Overseas gardeners find our attitude to agapanthus perplexing. These plants are much more prized elsewhere, whereas we largely consign them to roadsides. It is much rarer to see them used as garden plants in New Zealand, even though there are some very good named cultivars which are sterile, so don’t set seed. Their future is sometimes under threat as they are seen by some to be noxious weeds. And they are very difficult to get rid of if you no longer want them.
But I think our summer roadsides would be dull without them. While they set prodigious amounts of seed, these do not appear to spread far and certainly the birds are not expanding the range. But such is the concern, that we try and get round to removing the spent flower heads and we feel obliged to stop them from encroaching on the neighbours’ boundaries.
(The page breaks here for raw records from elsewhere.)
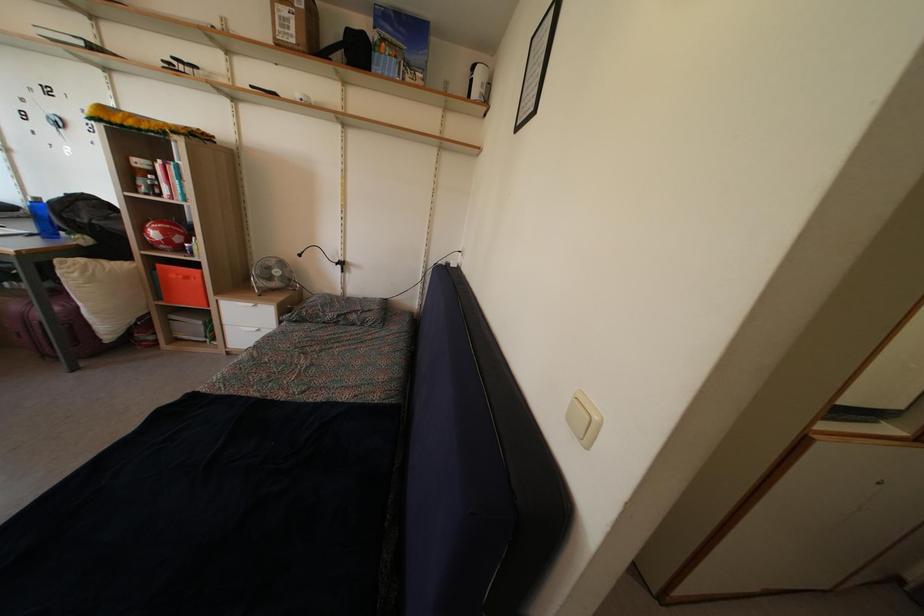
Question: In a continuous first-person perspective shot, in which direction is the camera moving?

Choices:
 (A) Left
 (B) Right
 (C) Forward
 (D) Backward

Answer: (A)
This leaves the problem of what do with the seed heads. While we make a hot compost mix, it is not always hot enough to destroy viable seed. In the past, I have been guilty of putting seed and noxious weeds out for rubbish collection but we now think that sending even very limited amounts of green waste to landfill is not justifiable.
This year Mark has set up large barrels into which unwanted seeds and bulbs are put to soak in water until they rot down. It would give a valuable liquid fertiliser but liquid feed has not been part of our routine so it is more likely to all end up in the compost heap eventually. Allow at least a month for the rotting process to take place.
If you want to get rid of clumps of agapanthus, most people will have to get digging. The most common weedkiller, glyphosate (Round Up) is largely ineffective. To spray, you have to resort to heavier duty, controlled brush killers like Grazon and few people have access to these. It may be the difficulty of eradicating existing plants that puts most people off the plant, more than their seeding ways.